What yields does UK industrial property trade at?

UK prime distribution and logistics yields stood at 5.00 percent in January 2026, with secondary distribution at 6.5 to 7.0 percent (Knight Frank, UK Logistics Market Dashboard), and the all-industrial equivalent yield was 6.21 percent in February 2026 (Knight Frank / MSCI). The prime multi-let equivalent yield was 5.45 percent at Q3 2024 (Gerald Eve / Newmark, Multi-Let Winter bulletin 2024), ranging from 4.75 percent in Inner London to 6.50 percent in South Wales. Secondary estates trade softer than prime.

Is industrial property performing well as an investment?
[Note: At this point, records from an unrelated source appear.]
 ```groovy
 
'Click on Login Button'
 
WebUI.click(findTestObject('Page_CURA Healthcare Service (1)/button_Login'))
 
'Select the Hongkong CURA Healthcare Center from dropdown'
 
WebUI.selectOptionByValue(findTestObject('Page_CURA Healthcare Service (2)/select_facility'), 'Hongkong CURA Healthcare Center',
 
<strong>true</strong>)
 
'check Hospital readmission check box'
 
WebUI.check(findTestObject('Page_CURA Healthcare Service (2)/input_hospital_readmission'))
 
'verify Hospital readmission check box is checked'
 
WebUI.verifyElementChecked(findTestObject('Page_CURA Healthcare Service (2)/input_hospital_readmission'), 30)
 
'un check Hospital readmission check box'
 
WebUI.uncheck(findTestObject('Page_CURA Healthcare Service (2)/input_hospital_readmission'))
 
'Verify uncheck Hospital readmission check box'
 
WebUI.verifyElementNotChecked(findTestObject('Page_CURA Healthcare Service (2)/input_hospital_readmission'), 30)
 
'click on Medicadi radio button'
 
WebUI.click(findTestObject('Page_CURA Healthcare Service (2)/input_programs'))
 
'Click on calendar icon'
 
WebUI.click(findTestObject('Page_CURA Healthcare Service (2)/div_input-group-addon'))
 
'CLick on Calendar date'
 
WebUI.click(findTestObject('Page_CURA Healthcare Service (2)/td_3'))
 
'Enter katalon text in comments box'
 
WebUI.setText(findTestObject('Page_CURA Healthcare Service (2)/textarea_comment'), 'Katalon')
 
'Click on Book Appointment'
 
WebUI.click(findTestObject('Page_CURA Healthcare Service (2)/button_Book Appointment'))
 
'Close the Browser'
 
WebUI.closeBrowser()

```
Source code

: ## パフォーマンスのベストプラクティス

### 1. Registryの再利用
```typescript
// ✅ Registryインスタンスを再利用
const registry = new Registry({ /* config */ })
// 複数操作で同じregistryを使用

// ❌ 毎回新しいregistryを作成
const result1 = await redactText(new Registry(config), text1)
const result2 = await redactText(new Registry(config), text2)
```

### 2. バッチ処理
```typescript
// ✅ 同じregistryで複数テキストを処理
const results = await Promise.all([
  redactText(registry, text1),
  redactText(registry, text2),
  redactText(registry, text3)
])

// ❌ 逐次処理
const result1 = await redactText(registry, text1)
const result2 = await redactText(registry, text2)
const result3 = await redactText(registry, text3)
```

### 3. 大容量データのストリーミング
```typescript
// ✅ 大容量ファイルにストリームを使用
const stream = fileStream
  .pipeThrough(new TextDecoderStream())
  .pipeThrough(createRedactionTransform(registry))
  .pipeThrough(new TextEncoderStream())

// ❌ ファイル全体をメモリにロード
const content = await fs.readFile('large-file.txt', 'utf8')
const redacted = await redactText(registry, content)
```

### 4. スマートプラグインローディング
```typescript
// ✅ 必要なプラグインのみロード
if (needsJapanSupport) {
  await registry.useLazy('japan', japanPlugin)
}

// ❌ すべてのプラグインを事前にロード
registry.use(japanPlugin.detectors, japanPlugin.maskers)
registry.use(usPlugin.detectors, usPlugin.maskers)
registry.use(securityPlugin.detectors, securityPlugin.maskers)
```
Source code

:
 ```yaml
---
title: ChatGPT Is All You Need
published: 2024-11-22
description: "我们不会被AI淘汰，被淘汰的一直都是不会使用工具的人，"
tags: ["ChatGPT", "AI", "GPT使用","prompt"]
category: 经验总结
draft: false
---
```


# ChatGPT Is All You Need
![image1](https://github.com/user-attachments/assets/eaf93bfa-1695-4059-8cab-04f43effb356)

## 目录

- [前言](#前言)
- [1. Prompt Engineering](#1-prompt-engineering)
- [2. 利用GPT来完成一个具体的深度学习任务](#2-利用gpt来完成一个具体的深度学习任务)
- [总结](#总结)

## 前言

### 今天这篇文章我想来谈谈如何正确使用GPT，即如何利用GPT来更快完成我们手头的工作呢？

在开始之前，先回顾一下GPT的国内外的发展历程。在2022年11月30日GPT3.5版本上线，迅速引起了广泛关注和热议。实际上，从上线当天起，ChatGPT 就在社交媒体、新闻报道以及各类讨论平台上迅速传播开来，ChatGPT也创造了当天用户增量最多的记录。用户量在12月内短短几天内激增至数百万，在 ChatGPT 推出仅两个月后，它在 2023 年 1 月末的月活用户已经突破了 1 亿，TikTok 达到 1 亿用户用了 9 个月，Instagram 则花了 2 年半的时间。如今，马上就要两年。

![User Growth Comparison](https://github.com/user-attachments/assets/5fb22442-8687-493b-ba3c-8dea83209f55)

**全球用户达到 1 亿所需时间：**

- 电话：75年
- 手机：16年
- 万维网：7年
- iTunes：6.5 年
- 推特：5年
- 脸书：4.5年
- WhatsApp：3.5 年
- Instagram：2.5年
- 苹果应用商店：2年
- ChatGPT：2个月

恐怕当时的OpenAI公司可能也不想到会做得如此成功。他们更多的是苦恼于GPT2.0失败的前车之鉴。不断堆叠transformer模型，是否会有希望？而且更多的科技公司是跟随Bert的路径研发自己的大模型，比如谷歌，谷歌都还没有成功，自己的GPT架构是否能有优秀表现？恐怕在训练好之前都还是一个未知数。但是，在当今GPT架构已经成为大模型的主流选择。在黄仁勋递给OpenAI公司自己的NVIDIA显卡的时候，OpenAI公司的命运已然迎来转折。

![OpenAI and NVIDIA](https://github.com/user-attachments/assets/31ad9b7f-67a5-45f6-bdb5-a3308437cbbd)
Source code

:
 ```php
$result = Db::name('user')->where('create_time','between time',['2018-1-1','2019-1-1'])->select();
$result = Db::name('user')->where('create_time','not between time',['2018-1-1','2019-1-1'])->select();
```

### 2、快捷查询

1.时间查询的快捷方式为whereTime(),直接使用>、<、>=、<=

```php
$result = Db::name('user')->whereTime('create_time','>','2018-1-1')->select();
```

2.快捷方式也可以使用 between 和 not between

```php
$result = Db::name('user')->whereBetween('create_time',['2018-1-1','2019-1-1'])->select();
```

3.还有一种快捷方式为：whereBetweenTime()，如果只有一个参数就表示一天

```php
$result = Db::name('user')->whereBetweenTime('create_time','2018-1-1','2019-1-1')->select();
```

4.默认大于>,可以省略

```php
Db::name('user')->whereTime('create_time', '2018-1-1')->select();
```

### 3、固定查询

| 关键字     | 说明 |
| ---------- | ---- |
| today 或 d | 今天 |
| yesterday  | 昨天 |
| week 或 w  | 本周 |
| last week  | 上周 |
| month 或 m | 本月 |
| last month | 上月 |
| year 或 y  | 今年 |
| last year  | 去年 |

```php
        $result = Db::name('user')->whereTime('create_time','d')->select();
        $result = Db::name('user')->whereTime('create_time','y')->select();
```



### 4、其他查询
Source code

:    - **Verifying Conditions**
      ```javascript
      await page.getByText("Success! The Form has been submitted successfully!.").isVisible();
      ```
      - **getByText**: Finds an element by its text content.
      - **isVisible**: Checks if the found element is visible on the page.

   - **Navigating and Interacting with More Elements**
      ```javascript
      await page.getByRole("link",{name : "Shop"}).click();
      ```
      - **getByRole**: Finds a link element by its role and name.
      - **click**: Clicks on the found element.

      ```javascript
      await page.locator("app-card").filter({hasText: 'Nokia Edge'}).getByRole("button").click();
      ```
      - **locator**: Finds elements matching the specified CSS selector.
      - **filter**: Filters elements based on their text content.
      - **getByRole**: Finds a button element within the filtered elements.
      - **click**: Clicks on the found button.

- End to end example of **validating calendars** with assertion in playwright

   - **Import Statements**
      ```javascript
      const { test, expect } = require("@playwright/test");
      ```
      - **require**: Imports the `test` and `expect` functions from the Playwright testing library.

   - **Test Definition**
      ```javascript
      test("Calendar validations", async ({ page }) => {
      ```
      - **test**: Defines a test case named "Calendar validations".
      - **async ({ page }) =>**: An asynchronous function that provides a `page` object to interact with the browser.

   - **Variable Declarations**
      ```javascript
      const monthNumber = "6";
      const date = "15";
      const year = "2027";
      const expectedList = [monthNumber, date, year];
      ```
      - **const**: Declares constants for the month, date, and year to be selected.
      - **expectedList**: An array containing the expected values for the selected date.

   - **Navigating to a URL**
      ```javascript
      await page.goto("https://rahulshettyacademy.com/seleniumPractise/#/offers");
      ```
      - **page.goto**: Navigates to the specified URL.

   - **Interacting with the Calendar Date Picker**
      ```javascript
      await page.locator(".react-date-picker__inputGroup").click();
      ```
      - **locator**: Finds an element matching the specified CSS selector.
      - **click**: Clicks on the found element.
The sourced data says yes at the sector level: UK industrial returned 7.2 percent over the 12 months to December 2025 on the MSCI UK Quarterly Property Index, with standard industrial outside the South East leading all property segments at 9.4 percent, and capital values up around 6 percent since the Q1 2024 trough. Individual assets vary widely, and nothing here is investment advice.

How much vacant industrial space is there in the UK?

It depends on the measure. MSCI's Q4 2025 results put financial vacancy across institutionally held UK industrial at 9.4 percent in December 2025; UK logistics vacancy was 7.08 percent in Q4 2025 (CBRE); Savills records 7.81 percent vacancy for big sheds of 100,000 sq ft and above at end 2025; and Gerald Eve expected multi-let voids to peak around 9.8 percent in 2024, higher in London and the South East at 11.7 percent than the 7.9 percent seen across the rest of the UK at Q3 2024.